Requirement »
Copy out the lines of the records verbatim, from the line with "catalogue / barcode: US 1143475" to the line with "country: Fiji", including both of those lines and nothing else.

— BEGIN —

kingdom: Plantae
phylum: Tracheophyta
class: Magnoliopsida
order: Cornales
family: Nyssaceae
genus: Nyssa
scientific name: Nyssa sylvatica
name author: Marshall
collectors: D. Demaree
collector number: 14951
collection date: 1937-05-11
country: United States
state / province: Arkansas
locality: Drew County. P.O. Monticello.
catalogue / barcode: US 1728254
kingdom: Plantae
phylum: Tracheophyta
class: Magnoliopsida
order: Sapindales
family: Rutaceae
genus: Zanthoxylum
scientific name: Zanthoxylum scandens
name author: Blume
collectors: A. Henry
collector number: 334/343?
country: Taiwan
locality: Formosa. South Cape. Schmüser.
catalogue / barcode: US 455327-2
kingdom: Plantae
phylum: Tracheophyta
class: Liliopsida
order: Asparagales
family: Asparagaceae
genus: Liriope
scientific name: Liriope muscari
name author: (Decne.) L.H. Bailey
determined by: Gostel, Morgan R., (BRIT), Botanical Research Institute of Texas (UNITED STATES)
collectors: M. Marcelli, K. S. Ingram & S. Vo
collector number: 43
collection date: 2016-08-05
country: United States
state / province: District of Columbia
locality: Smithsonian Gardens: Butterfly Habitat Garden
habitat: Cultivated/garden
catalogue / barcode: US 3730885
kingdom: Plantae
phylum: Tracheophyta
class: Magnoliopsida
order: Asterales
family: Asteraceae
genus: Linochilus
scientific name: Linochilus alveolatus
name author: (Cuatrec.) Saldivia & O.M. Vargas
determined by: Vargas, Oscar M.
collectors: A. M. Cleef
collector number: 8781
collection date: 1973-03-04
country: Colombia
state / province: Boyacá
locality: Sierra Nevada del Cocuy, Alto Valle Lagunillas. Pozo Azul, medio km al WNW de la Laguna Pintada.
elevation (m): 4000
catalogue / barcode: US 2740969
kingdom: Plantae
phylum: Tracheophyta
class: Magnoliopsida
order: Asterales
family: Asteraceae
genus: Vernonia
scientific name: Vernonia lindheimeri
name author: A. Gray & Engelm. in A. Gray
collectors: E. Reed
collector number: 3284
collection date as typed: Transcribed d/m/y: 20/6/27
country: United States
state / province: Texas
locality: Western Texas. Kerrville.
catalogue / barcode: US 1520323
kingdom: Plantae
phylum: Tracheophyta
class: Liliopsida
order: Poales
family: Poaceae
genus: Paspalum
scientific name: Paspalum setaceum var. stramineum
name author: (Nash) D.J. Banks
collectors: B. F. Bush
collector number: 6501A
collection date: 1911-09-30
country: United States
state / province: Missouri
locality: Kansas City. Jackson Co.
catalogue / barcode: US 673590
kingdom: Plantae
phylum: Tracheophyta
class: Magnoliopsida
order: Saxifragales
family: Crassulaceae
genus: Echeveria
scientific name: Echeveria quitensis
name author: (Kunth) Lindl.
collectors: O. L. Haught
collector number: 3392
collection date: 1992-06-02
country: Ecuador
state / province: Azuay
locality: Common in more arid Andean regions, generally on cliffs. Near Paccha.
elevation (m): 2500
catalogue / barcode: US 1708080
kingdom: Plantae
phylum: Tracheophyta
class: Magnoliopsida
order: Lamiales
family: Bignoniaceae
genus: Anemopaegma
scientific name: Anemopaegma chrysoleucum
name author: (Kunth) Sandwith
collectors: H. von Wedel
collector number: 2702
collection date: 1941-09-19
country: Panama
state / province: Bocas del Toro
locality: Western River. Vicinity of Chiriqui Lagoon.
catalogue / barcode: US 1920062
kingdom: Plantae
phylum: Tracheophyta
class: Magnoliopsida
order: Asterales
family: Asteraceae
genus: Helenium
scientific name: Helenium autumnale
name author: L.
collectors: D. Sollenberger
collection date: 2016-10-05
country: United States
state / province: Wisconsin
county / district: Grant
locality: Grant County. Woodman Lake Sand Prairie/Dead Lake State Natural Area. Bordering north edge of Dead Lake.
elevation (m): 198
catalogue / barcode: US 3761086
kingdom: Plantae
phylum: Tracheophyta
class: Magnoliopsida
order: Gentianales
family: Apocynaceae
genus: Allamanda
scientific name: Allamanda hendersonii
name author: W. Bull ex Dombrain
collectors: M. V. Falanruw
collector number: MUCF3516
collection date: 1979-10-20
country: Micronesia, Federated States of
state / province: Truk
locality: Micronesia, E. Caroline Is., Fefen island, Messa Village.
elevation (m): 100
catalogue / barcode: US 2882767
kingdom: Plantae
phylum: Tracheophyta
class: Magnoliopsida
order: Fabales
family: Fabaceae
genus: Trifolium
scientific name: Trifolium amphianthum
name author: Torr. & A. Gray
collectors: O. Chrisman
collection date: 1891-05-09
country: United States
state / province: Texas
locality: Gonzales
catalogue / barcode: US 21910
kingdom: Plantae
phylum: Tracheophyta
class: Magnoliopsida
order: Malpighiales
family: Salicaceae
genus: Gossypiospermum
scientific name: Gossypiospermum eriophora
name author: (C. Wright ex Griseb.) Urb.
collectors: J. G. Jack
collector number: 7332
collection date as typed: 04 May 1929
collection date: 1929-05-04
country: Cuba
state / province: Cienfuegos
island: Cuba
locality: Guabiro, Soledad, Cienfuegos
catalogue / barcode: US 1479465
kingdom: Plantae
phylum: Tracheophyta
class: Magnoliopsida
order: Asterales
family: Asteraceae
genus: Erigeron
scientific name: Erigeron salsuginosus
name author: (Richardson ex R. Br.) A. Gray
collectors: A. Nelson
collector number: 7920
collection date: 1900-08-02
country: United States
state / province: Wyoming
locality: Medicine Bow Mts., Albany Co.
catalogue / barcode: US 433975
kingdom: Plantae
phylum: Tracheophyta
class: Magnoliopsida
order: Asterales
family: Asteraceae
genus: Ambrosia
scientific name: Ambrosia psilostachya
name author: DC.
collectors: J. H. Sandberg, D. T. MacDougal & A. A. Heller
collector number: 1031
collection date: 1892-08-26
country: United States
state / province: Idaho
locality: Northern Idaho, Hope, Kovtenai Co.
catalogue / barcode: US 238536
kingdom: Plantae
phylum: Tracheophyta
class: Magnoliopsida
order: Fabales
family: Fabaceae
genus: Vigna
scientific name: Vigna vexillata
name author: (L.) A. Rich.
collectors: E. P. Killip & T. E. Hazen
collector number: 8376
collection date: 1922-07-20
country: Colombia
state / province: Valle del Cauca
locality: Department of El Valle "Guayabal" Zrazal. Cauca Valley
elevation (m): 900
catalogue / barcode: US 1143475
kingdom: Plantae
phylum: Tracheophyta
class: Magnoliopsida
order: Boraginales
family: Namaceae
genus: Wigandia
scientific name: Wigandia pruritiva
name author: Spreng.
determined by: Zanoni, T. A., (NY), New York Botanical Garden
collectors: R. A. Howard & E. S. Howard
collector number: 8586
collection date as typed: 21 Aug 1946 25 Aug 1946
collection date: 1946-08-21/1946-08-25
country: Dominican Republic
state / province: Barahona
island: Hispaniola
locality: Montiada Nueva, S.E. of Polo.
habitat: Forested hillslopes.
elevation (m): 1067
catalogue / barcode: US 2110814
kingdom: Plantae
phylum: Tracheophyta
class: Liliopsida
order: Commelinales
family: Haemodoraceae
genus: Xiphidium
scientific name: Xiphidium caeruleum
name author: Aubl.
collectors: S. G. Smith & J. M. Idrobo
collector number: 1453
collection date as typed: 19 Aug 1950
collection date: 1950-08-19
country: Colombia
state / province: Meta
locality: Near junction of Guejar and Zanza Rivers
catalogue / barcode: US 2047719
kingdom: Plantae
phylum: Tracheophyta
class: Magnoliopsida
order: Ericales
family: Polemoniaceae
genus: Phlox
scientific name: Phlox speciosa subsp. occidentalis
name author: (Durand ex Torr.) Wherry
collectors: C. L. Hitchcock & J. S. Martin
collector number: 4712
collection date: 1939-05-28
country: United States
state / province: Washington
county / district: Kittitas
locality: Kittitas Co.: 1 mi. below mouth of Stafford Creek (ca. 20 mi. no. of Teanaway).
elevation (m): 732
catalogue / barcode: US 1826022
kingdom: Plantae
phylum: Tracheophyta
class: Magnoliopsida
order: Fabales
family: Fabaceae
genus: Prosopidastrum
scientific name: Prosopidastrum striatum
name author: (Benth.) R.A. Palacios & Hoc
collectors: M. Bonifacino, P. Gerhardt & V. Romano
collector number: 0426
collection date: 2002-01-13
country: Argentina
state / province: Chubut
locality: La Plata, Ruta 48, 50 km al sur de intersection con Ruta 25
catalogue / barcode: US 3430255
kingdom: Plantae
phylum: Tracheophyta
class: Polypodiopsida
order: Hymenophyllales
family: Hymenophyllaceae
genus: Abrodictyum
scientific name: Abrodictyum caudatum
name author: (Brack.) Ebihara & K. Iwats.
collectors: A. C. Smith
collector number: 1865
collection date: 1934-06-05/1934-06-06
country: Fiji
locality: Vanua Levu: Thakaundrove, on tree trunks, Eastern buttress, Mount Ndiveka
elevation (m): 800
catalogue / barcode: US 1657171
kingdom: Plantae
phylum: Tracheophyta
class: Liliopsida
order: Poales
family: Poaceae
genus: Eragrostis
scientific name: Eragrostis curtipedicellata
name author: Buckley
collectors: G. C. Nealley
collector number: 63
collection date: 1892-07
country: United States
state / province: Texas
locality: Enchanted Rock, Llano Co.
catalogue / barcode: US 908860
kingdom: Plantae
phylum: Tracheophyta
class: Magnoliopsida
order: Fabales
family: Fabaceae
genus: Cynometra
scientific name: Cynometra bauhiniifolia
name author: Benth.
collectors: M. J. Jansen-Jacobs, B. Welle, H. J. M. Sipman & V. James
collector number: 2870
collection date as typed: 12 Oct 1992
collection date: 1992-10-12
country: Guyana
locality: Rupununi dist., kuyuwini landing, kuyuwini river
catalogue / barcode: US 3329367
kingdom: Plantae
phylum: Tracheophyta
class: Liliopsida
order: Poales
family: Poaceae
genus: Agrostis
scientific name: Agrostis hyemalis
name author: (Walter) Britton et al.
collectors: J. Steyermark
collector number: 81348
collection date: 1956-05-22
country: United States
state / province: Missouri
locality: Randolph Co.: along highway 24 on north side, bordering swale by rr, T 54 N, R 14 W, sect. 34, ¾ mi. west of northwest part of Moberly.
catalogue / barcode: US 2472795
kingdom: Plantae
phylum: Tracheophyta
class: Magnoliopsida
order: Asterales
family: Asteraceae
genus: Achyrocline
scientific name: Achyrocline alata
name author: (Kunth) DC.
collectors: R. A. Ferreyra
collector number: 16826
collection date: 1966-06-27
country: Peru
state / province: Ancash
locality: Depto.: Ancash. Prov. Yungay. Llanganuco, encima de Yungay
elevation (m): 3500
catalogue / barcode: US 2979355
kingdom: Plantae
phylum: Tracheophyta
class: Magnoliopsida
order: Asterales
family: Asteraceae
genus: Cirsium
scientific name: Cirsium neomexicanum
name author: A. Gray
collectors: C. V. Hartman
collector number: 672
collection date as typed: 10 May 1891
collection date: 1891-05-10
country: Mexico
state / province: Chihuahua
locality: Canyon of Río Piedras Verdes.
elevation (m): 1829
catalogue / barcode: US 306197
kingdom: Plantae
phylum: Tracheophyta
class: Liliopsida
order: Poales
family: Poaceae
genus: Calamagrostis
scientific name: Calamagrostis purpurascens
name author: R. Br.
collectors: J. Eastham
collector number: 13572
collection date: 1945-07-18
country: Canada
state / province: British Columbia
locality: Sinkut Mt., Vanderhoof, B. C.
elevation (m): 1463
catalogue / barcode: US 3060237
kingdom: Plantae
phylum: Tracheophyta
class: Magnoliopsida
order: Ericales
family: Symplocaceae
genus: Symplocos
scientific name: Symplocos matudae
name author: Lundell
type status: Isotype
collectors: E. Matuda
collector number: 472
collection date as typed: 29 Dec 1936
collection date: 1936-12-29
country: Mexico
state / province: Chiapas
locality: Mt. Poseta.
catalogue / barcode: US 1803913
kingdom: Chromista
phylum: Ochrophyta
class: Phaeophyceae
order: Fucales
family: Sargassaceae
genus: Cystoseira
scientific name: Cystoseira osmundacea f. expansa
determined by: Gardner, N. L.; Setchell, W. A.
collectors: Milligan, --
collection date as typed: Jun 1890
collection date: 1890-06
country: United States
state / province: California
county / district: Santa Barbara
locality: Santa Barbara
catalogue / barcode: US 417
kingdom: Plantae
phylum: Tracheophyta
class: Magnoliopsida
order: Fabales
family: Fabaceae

— END —

The result »
catalogue / barcode: US 1143475
kingdom: Plantae
phylum: Tracheophyta
class: Magnoliopsida
order: Boraginales
family: Namaceae
genus: Wigandia
scientific name: Wigandia pruritiva
name author: Spreng.
determined by: Zanoni, T. A., (NY), New York Botanical Garden
collectors: R. A. Howard & E. S. Howard
collector number: 8586
collection date as typed: 21 Aug 1946 25 Aug 1946
collection date: 1946-08-21/1946-08-25
country: Dominican Republic
state / province: Barahona
island: Hispaniola
locality: Montiada Nueva, S.E. of Polo.
habitat: Forested hillslopes.
elevation (m): 1067
catalogue / barcode: US 2110814
kingdom: Plantae
phylum: Tracheophyta
class: Liliopsida
order: Commelinales
family: Haemodoraceae
genus: Xiphidium
scientific name: Xiphidium caeruleum
name author: Aubl.
collectors: S. G. Smith & J. M. Idrobo
collector number: 1453
collection date as typed: 19 Aug 1950
collection date: 1950-08-19
country: Colombia
state / province: Meta
locality: Near junction of Guejar and Zanza Rivers
catalogue / barcode: US 2047719
kingdom: Plantae
phylum: Tracheophyta
class: Magnoliopsida
order: Ericales
family: Polemoniaceae
genus: Phlox
scientific name: Phlox speciosa subsp. occidentalis
name author: (Durand ex Torr.) Wherry
collectors: C. L. Hitchcock & J. S. Martin
collector number: 4712
collection date: 1939-05-28
country: United States
state / province: Washington
county / district: Kittitas
locality: Kittitas Co.: 1 mi. below mouth of Stafford Creek (ca. 20 mi. no. of Teanaway).
elevation (m): 732
catalogue / barcode: US 1826022
kingdom: Plantae
phylum: Tracheophyta
class: Magnoliopsida
order: Fabales
family: Fabaceae
genus: Prosopidastrum
scientific name: Prosopidastrum striatum
name author: (Benth.) R.A. Palacios & Hoc
collectors: M. Bonifacino, P. Gerhardt & V. Romano
collector number: 0426
collection date: 2002-01-13
country: Argentina
state / province: Chubut
locality: La Plata, Ruta 48, 50 km al sur de intersection con Ruta 25
catalogue / barcode: US 3430255
kingdom: Plantae
phylum: Tracheophyta
class: Polypodiopsida
order: Hymenophyllales
family: Hymenophyllaceae
genus: Abrodictyum
scientific name: Abrodictyum caudatum
name author: (Brack.) Ebihara & K. Iwats.
collectors: A. C. Smith
collector number: 1865
collection date: 1934-06-05/1934-06-06
country: Fiji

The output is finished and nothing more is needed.